Rabu, 13 Januari 2010

Transformasi Pertanian ke Dunia Industri

Transformasi yang terjadi adalah bersifat generasional, yakni anak-anak atau keturunan petani memasuki pekerjaan dan matapencaharian di sektor industri dan jasa.
Sebagian besar orang muda di pedesaan yang mengenyam pendidikan tidak tertarik lagi untuk bekerja di sektor pertanian sebagai buruh tani, dengan berbagai alasan seperti “tidak rapi,” “dekat dengan lumpur,” atau alasan yang lain seperti “cari kenalan,” “upah tetap.” Selain itu, mereka tidak memiliki lahan untuk digarap, atau kalau punya terlalu sempit untuk diandalkan. Oleh sebab itu, mereka cukup dapat menerima jika mereka harus menjadi buruh pabrik dan berdesak-desakan naik bis angkutan umum atau kendaraan jemputan dari pabrik – tokh teman-teman lain juga demikian.

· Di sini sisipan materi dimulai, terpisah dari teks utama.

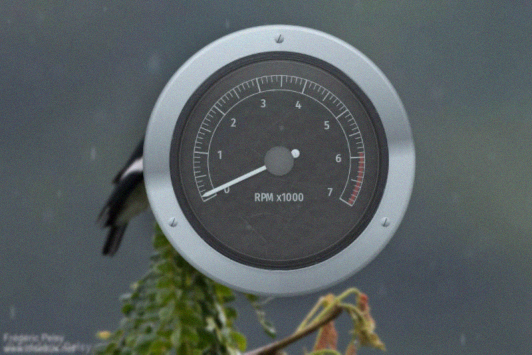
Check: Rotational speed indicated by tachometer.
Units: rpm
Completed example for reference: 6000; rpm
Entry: 100; rpm
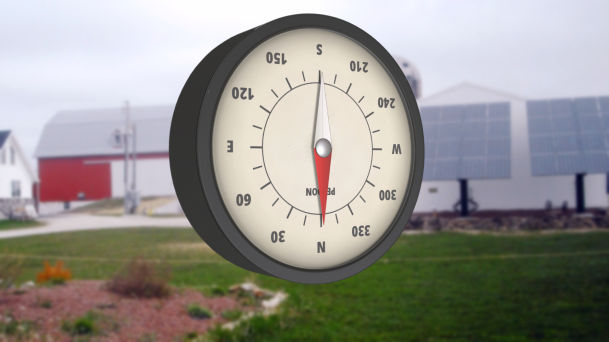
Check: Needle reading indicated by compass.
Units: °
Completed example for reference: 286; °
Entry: 0; °
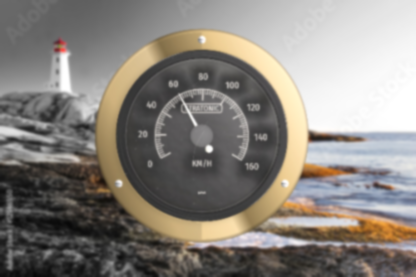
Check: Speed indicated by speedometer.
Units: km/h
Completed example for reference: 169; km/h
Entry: 60; km/h
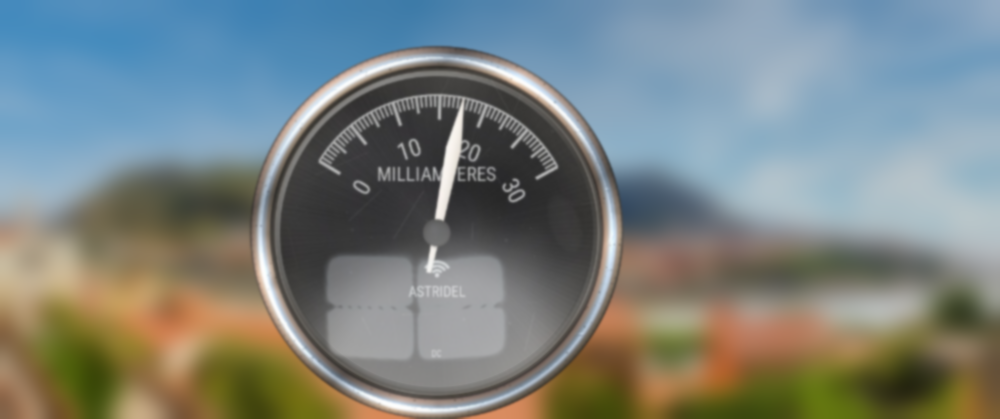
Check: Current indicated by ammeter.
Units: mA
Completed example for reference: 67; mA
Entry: 17.5; mA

III. 2. Petani dan Petambak
Petani dan petambak sering digolongkan dalam satu kategori bidang pekerjaan dan matapencaharian. Budidaya pertanian tanaman padi dan palawija di pantura Jawa Tengah seringkali berdekatan dengan budidaya pertambakan. Para pemilik sawah tidak jarang adalah juga pemilik tambak; demikian juga para penggarap atau penebas pertanian tanaman padi dan palawija kadang juga penggarap atau penebas panenan hasil tambak. Dapat pula terjadi bahwa lahan pertanian tanaman padi atau palawija dikonversikan menjadi lahan untuk budidaya tambak.
Di pedesaan yang mengalami industrialisasi, dalam 2 (dua) dasawarsa ini telah terjadi pergeseran peruntukan lahan yang cukup signifikan, dari lahan pertanian bergeser menjadi lahan industri dan fasilitas-fasilitas lain non-pertanian. Tabel 1 menunjukkan terjadinya peralihan peruntukan lahan di Desa Mororejo, Kaliwungu, dengan berdirinya pabrik PT Kayu Lapis Indonesia yang beroperasi sejak akhir tahun 1970an.

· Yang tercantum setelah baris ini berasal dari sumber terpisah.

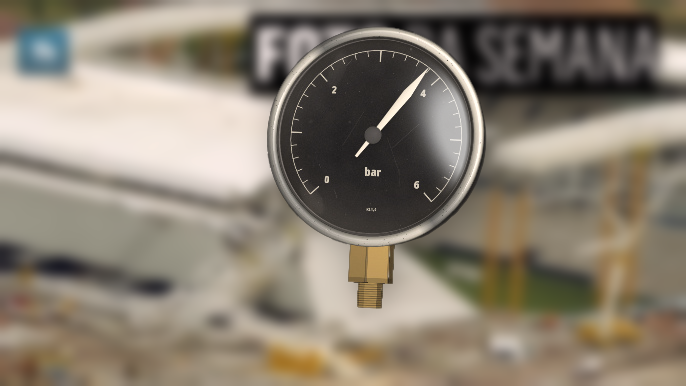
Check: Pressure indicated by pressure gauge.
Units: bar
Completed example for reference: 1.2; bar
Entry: 3.8; bar
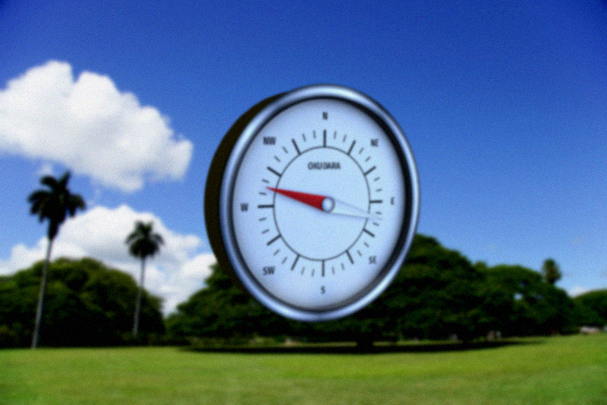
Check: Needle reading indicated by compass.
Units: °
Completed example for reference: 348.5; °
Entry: 285; °
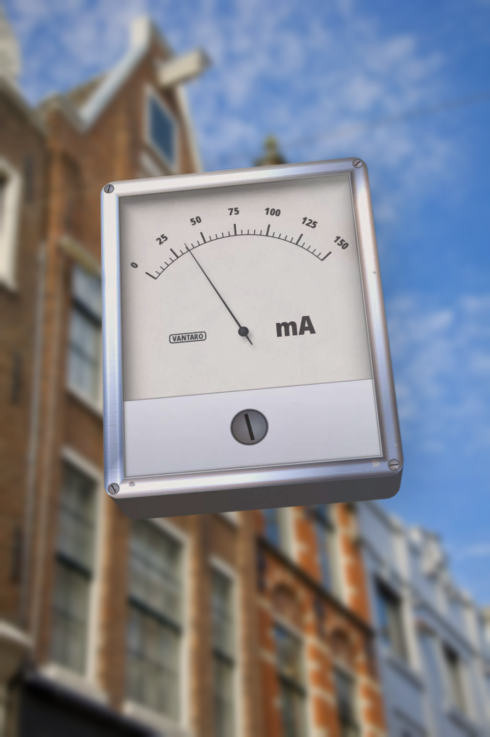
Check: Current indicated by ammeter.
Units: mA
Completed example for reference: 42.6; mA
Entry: 35; mA
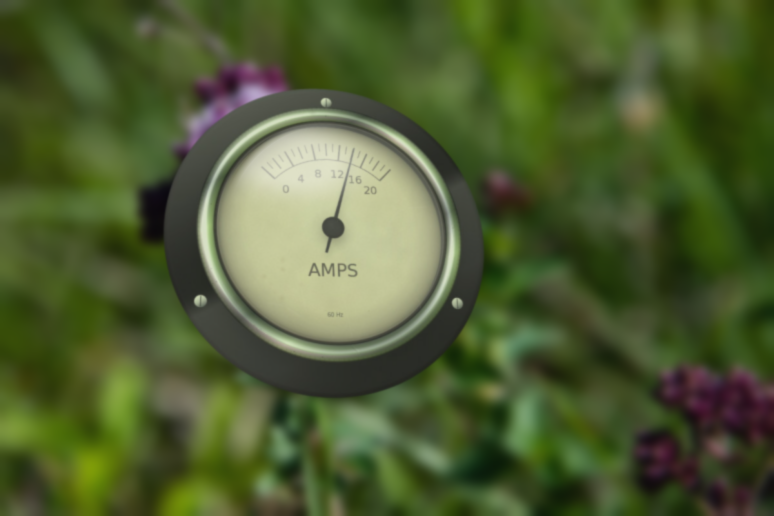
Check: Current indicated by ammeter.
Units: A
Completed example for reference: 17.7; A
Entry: 14; A
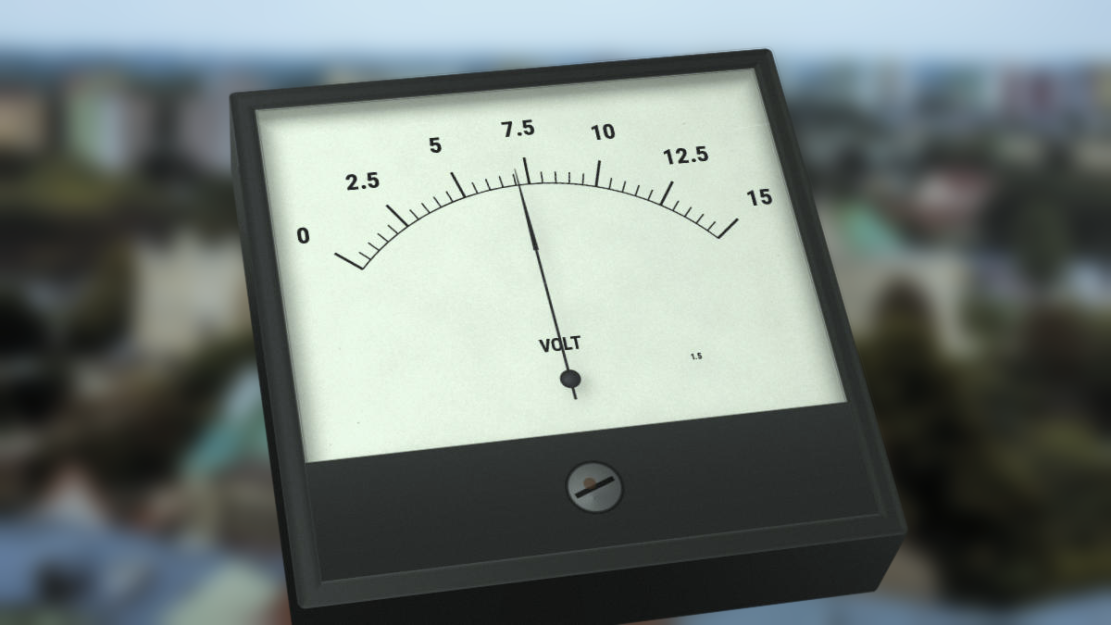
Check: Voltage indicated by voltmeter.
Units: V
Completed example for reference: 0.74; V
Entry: 7; V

Mengikuti peralihan peruntukan lahan adalah terjadinya perubahan struktur jenis pekerjaan di Desa tersebut, dengan banyaknya tenaga kerja yang memasuki dunia industri sebagai buruh pabrik, sebagai strategi adaptasi angkatan kerja terhadap tekanan perubahan peruntukan lahan dan lajunya pertumbuhan penduduk, sementara kesempatan kerja di pedesaan amat terbatas. Statistik desa untuk matapencaharian ini disajikan dalam Tabel 2.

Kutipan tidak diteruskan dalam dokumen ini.